Quality of reporting of clinical trials in dogs and cats: An update



Comprehensive reporting of clinical trials is essential to allow the trial reader to evaluate the methodological rigor of the trial and interpret the results. Since publication of the updated Consolidated Standards of Reporting Trials (CONSORT) guidelines for reporting of parallel clinical trials in humans, extensions for reporting of abstracts and crossover trials have been published.

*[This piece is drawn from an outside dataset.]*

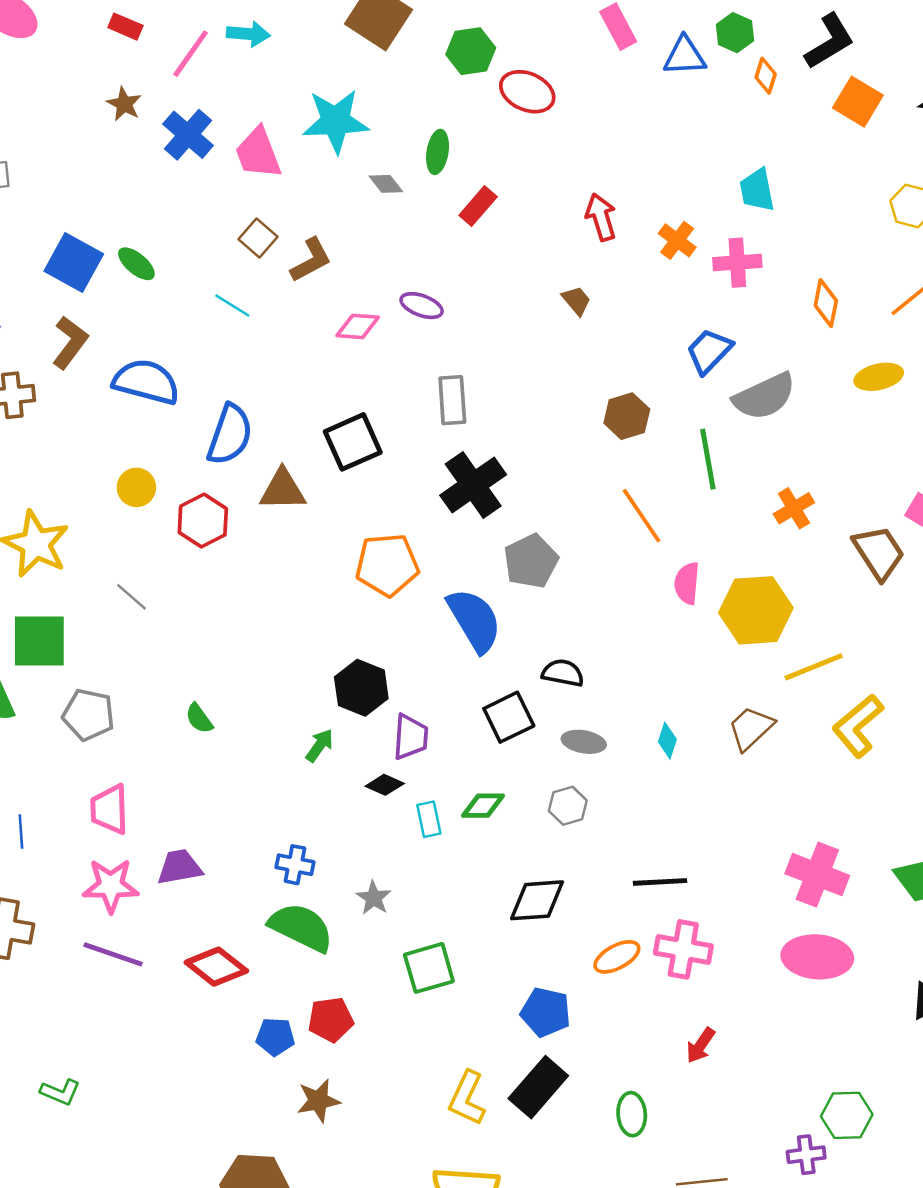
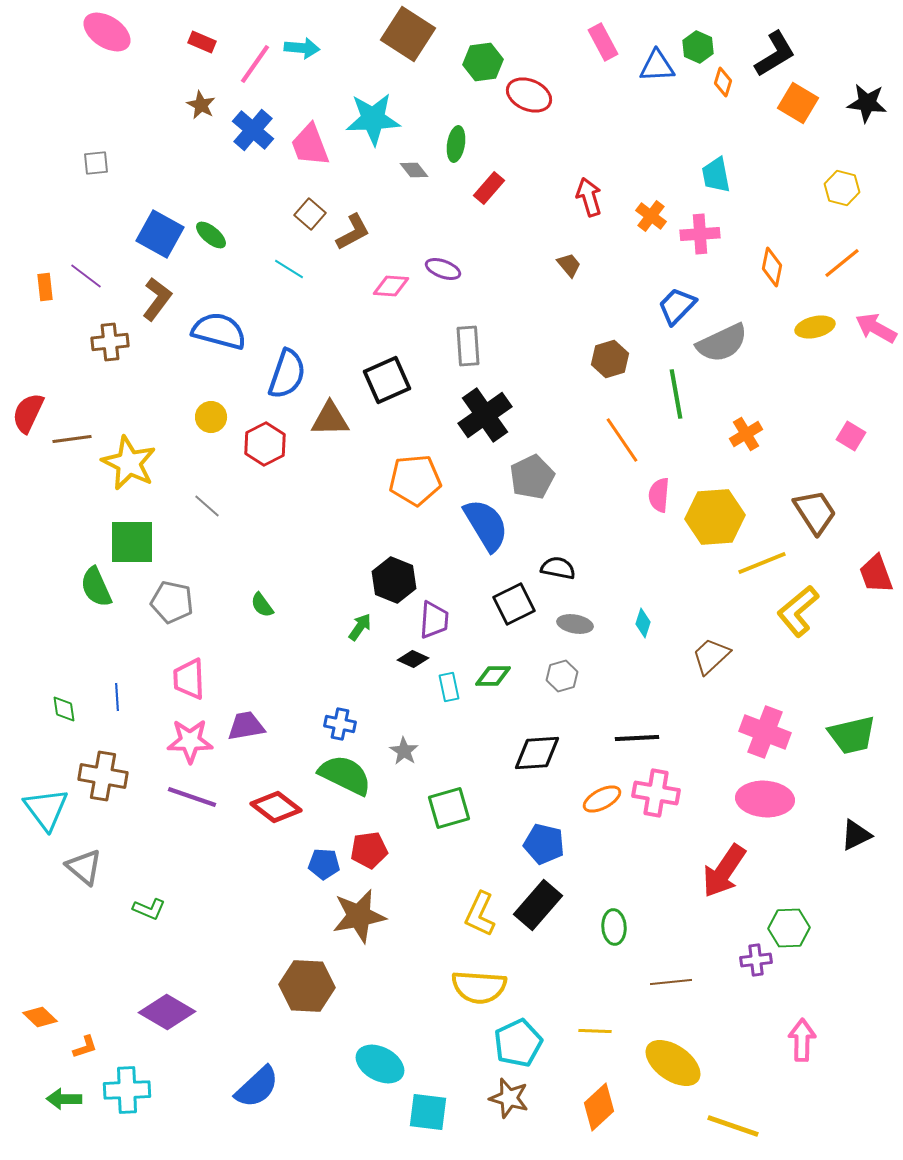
brown trapezoid: (879, 553) -> (815, 512), moved
brown trapezoid: (751, 728) -> (711, 656), moved
red arrow: (701, 1045) -> (724, 871), moved, size x1.8
brown star: (318, 1101) -> (359, 916), size x1.5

To describe the types of trials using dogs and cats published from 2015 to 2020 and to evaluate the quality of reporting of a sample of recently published parallel and crossover trials.




A comprehensive search was conducted to identify parallel or crossover design clinical trials using dogs and cats published from January 1, 2015 onwards. Quality of reporting was evaluated on a subset of trials published during 2019. The reporting of items recommended in the CONSORT reporting guidelines for abstracts, parallel trials, and crossover trials was evaluated independently by 2 reviewers using standardized forms created for this study. Disagreements among reviewers were resolved by consensus. Results were tabulated descriptively.


The frequency of reporting of trial features varied from low to high. There remain deficiencies in the quality of reporting of key methodological features and information needed to evaluate and interpret trial results.

Conclusions and Clinical Importance

There is still a need for authors, peer-reviewers, and editors to follow reporting guidelines such as CONSORT to maximize the value of clinical trials and to increase confidence in the validity of the trial results.